Moving to a web service

jakirkham commented 6 years ago

It’s certainly reasonable to start out with a corn job for these sorts of things. Also as we resolve some technical debt, the cron job is very helpful. That said, we have generally found in conda-forge that cron jobs inevitably struggle to scale.

To solve this problem, have ultimately moved all of them to web services that use webhooks. This allows them to deal with notifications as they come in and respond by doing some task. This approach seems well suited for updates. However it will require some thought into how we can get notifications from package indexes, GitHub, etc. Expect this will iron out any issues related to load.

CJ-Wright commented 6 years ago

I think that part of this is wrapped up in https://github.com/regro/cf-scripts/issues/53, since it is difficult to know exactly what kind of stress to expect on the system without some ballpark numbers. The whole bootstrap of the system also exaggerates some things (since we max out the CI time on every run of 03).

Currently we are clearing about 20 feedstocks per run with 03 and all the feedstocks with the others (although we'll fall behind when we hit 5000 feedstocks on 01).

I'm not opposed to moving this to a webservice, but the notification wrangling could be hard.

We also could do this in steps/build a hybrid system: 00 can be removed with a hook on staged (or via the feed, https://github.com/regro/cf-scripts/issues/38) 01 can be removed with a hook on all the feedstocks when PRs are merged (or via the feed, https://github.com/regro/cf-scripts/issues/38) 02 might be the most difficult to remove since listening for new releases from PYPI, CRAN, and GitHub may be difficult. 03 I'm less certain about, since I don't know what triggers it (I guess whatever triggers 02).
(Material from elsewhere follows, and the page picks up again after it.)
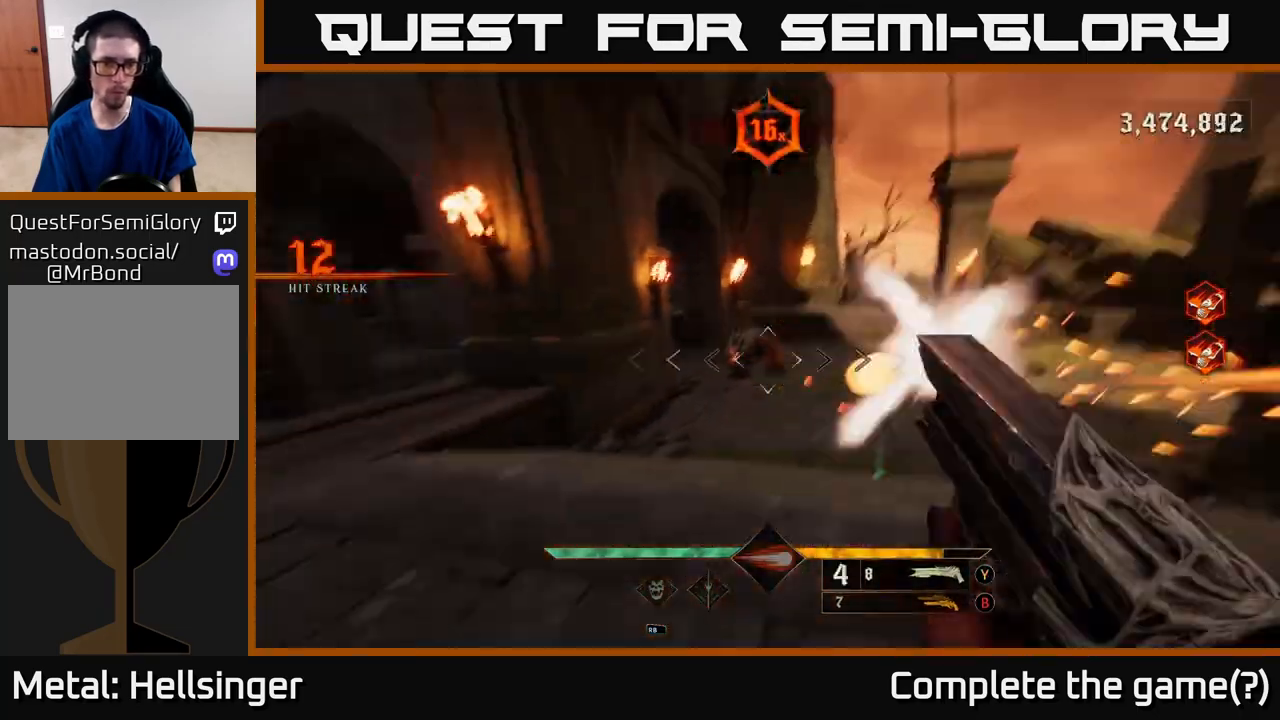
{"buttons": [], "left_stick": "up", "right_stick": "left", "events": [[50, "left_stick", "right"], [50, "right_stick", "center"], [83, "R2", "up"], [117, "L2", "down"], [267, "L2", "up"], [367, "left_stick", "up-right"], [433, "right_stick", "left"], [467, "left_stick", "up"]]}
If we can find a trigger for 02 then 02 and 03 could be merged.

jakirkham commented 6 years ago

Honestly our experience doing this at conda-forge has taught us that the system ends up being less stressed when converted from batch to a webservice. If you think about it a bit, this actually makes sense. The reason being updates in a web service don't all come at once in a big batch (this could be re-renderings, updating Circle SSH keys, or package updates). Instead they are sprinkled throughout the days at various times. The result ends up being things stay pretty light and the system handles events right away, which makes the whole thing more maintainable.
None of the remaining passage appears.